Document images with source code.
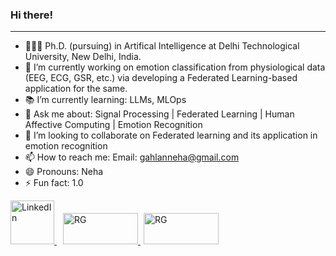 ### Hi there!
--------------------
+ 🧑🏻‍🎓 Ph.D. (pursuing) in Artifical Intelligence at Delhi Technological University, New Delhi, India.
+ 🌱 I’m currently working on emotion classification from physiological data (EEG, ECG, GSR, etc.) via developing a Federated Learning-based application for the same.
+ 📚 I’m currently learning: LLMs, MLOps
+ 💬 Ask me about: Signal Processing | Federated Learning | Human Affective Computing | Emotion Recognition
+ 👯 I’m looking to collaborate on Federated learning and its application in emotion recognition
+ 📫 How to reach me: Email: gahlanneha@gmail.com
+ 😄 Pronouns: Neha
+ ⚡ Fun fact: 1.0

<a href="https://www.linkedin.com/in/neha-gahlan-064118152/" target="" title="" style="margin-right: 10px;" >
    <img src="https://github.com/NehaGahlan/official/assets/42992015/967a65d8-d503-4214-b7ae-5deb656cb993" alt="LinkedIn" width="70" height="70">
</a>
<a href="https://www.researchgate.net/profile/Neha-Gahlan" target="" title="" style="margin-right: 5px;">
    <img src="https://github.com/NehaGahlan/official/assets/42992015/4920b2e8-9989-4450-b34c-752255e0df9e" alt="RG" width="120" height="50">
</a>
<a href="https://scholar.google.com/citations?user=oaiWFEEAAAAJ&hl=en&oi=ao" target="" title="" style="margin-right: 5px;">
    <img src="https://github.com/NehaGahlan/official/assets/42992015/8e645f6b-94b7-477d-8316-4d887d52ce47" alt="RG" width="120" height="50">
</a>
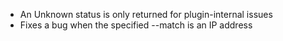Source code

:  * An Unknown status is only returned for plugin-internal issues
 * Fixes a bug when the specified --match is an IP address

Task goal. Your answer must be an exact reproduction of all entries, containing no pictures.

Exercise answer.
 ### Hi there!
--------------------
+ 🧑🏻‍🎓 Ph.D. (pursuing) in Artifical Intelligence at Delhi Technological University, New Delhi, India.
+ 🌱 I’m currently working on emotion classification from physiological data (EEG, ECG, GSR, etc.) via developing a Federated Learning-based application for the same.
+ 📚 I’m currently learning: LLMs, MLOps
+ 💬 Ask me about: Signal Processing | Federated Learning | Human Affective Computing | Emotion Recognition
+ 👯 I’m looking to collaborate on Federated learning and its application in emotion recognition
+ 📫 How to reach me: Email: gahlanneha@gmail.com
+ 😄 Pronouns: Neha
+ ⚡ Fun fact: 1.0

<a href="https://www.linkedin.com/in/neha-gahlan-064118152/" target="" title="" style="margin-right: 10px;" >
    <img src="https://github.com/NehaGahlan/official/assets/42992015/967a65d8-d503-4214-b7ae-5deb656cb993" alt="LinkedIn" width="70" height="70">
</a>
<a href="https://www.researchgate.net/profile/Neha-Gahlan" target="" title="" style="margin-right: 5px;">
    <img src="https://github.com/NehaGahlan/official/assets/42992015/4920b2e8-9989-4450-b34c-752255e0df9e" alt="RG" width="120" height="50">
</a>
<a href="https://scholar.google.com/citations?user=oaiWFEEAAAAJ&hl=en&oi=ao" target="" title="" style="margin-right: 5px;">
    <img src="https://github.com/NehaGahlan/official/assets/42992015/8e645f6b-94b7-477d-8316-4d887d52ce47" alt="RG" width="120" height="50">
</a>
Source code

:  * An Unknown status is only returned for plugin-internal issues
 * Fixes a bug when the specified --match is an IP address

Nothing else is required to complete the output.